Oleh: Tri Handoyo
Ketika seseorang melakukan aktifitas berpikir, soal apapun itu, maka akan direspon oleh setiap lapisan organ tubuh, oleh setiap lapisan syaraf dan oleh setiap lapisan sel. Selanjutnya tubuh akan memancarkan gelombang yang akan direspon oleh lingkungan sekitar, dan terus memancar hingga bahkan akan direspon oleh seluru alam semesta. Begitu dasyatnya pikiran, sehingga orang-orang bijak mengatakan bahwa kita adalah apa yang kita pikirkan. Diri kita sesungguhnya adalah produk dari pikiran kita sendiri.
Para cendikiawan yang telah mengkaji soal tersebut mengatakan bahwa ada prinsip-prinsip pemikiran yang bisa disimpulkan menjadi tiga kata sederhana, yakni Thought, Become, Fact (Pemikiran, Menjadi, Kenyataan). Para peneliti juga meyakini ada hukum yang paling perkasa di alam semesta ini, yakni hukum tarik-menarik (The Law of Attraction). Ini menguatkan ungkapan bijak kuno yang berbunyi, "Pikiran positif akan menarik hal-hal positif." Tentunya demikian juga sebaliknya.
Tubuh dan jiwa manusia terhubung oleh kekuatan pikiran, yang dengan kata lain disebut sebagai keyakinan atau keimanan. Bila pikiran kita sulit menciptakan kondisi positif, maka keimanan pun akan cenderung rapuh. Bila pikiran selalu diliputi sikap pesimis, maka keimanan pun akan lemah dan mudah goyah.

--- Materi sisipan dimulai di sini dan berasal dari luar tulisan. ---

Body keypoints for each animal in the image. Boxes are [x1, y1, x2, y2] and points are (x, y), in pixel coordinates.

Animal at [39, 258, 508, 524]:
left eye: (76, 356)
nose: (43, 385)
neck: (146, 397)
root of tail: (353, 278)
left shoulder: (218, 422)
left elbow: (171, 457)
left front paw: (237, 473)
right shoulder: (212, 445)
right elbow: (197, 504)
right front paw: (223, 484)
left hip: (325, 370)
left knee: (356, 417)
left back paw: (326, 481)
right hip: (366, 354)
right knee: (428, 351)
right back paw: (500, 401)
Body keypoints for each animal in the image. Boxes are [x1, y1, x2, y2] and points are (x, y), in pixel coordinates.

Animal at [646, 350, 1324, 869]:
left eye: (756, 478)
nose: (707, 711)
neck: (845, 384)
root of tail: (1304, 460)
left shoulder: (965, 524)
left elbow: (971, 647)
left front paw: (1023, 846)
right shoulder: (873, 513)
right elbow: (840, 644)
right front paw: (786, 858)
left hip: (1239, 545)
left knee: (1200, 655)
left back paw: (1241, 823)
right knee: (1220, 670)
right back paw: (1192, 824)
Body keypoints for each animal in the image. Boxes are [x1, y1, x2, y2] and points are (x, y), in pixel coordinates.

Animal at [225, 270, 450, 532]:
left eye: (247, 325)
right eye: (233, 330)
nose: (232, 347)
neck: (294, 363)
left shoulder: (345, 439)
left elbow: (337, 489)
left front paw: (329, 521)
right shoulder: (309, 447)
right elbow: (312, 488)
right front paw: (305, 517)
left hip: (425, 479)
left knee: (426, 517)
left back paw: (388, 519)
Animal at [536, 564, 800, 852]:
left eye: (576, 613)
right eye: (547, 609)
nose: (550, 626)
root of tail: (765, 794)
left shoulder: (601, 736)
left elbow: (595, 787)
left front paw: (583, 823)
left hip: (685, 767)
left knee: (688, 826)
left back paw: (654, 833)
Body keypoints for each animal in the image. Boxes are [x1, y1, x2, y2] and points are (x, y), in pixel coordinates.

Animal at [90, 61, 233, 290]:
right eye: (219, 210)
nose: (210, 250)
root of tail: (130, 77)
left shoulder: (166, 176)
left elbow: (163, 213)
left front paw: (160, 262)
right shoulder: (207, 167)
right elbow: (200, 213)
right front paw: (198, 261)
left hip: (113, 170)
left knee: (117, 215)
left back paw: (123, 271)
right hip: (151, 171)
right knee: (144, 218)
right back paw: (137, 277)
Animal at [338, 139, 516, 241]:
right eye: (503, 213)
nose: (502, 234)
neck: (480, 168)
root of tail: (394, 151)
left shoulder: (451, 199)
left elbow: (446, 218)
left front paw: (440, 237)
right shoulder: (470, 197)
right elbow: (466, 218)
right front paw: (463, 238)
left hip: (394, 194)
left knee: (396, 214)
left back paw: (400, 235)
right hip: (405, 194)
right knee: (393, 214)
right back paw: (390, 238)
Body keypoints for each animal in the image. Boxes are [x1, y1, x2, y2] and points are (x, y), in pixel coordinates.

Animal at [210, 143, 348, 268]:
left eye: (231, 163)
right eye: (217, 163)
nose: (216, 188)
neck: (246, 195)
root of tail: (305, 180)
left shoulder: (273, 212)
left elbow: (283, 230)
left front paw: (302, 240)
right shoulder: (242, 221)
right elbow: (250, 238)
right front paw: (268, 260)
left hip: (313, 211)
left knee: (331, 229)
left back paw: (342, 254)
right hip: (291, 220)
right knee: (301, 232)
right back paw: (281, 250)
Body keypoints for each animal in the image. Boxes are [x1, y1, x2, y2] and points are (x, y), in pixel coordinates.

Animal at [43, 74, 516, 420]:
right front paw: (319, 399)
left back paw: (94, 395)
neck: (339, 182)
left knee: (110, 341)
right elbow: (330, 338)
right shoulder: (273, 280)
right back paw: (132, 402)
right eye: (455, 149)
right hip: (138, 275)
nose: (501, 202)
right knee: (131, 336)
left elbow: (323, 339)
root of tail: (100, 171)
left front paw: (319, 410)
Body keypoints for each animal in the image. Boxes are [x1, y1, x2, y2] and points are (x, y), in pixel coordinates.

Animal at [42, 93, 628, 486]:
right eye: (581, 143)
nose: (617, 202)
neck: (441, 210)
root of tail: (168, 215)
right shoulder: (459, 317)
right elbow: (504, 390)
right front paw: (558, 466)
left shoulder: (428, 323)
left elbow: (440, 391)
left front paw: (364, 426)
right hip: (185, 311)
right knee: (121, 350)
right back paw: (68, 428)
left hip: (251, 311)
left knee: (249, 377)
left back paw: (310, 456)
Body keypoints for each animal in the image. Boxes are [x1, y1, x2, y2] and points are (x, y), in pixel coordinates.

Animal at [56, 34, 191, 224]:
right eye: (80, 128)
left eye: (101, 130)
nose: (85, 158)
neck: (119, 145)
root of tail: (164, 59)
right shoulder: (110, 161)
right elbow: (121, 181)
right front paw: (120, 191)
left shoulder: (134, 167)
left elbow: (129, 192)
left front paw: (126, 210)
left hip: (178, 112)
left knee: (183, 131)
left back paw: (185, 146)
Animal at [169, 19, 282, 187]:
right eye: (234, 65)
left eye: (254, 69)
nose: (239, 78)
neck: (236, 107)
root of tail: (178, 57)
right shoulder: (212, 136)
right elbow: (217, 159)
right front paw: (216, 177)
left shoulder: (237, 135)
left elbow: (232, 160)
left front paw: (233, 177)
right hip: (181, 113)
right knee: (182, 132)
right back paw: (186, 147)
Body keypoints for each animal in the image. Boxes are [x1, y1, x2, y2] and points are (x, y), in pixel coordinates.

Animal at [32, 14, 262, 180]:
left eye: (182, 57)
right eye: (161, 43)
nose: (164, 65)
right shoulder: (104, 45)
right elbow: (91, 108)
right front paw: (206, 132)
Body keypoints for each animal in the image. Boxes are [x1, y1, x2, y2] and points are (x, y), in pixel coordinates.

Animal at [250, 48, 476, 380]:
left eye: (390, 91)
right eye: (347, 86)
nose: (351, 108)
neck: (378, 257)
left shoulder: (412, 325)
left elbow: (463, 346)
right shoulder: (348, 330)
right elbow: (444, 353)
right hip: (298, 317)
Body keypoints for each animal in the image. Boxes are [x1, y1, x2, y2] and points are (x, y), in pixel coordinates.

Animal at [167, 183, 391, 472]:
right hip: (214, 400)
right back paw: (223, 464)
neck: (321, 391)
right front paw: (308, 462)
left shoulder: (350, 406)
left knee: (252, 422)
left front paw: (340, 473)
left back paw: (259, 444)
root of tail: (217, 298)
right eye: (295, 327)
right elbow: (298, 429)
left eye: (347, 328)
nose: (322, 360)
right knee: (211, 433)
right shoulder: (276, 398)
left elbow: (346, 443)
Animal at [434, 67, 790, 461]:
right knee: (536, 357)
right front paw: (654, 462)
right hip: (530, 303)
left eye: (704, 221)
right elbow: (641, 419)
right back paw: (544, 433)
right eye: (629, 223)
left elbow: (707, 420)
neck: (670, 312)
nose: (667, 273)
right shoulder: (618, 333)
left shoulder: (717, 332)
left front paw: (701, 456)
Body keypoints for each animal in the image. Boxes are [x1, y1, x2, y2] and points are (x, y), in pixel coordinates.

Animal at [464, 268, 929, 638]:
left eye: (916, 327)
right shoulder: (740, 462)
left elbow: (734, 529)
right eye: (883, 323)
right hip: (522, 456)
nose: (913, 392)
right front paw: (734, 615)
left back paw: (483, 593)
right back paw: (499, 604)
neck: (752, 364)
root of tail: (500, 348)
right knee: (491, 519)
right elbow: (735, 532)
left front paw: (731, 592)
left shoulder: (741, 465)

Begitu eratnya kaitan antara kekuatan pikiran dan kekuatan keimanan, sehingga persoalan memperbaiki keimanan adalah juga persoalan memperbaiki pikiran. Keimanan yang buruk dipengaruhi oleh pemikiran negatif, dan pemikiran negatif dibentuk oleh paradigma yang salah. Sementara itu tidak mudah untuk membongkar paradigma yang salah, sebab ia terbentuk melalui proses panjang sejak awal perjalanan kehidupan. Padahal itu sangat penting, sebab apa pun hasil pemikiran yang keluar akan tercetak melalui mesin cetak paradigma tersebut.
Jika dibalik, paradigma negatif akan menghasilkan pemikiran negatif, dan kemudian menghasilkan keimanan negatif, dan berikutnya menghasilkan tindakan negatif. Energi besar yang mestinya harus digunakan untuk menunjang potensi hidup kita, yakni energi pikiran, tapi karena ia dalam kondisi negatif, maka akhirnya justru merusak dan bahkan menghancurkannya dari dalam.
Kesimpulannya, keimanan yang buruk berumber dari pengetahuan dan pengalaman yang buruk pula, yang penuh sakit hati, kebencian, kedengkian, kemarahan, dan dendam. Maka pada ujungnya, pikiran itu hanya mampu menghasilkan tindakan-tindakan negatif yang merusak kehidupan.
Pikiran negatif tidak akan mungkin mampu menghasilkan karya yang bermanfaat bagi sesama. Pikiran negatif tidak akan mungkin mampu menghasilkan kedamaian dan kebahagiaan untuk diri sendiri, apalagi untuk orang lain. Pikiran negatif pasti akan berujung kepada kegagalan dan penderitaan. Maka, tak dapat dipungkiri bahwa pikiran negatif itulah musuh terbesar kita yang sebenarnya.
Seorang filsuf penting Jerman, Freidrich Nietsche, mempunyai gagasan tentang kebenaran yang dikenal dengan istilah perspektivisme.
Manusia kerapkali sulit untuk meyakini suatu kebenaran sebagai akibat adanya perbedaan sudut pandang. Itulah kenapa diperlukan wawasan luas dan dalam terhadap suatu kebenaran yang patut dijadikan keyakinan.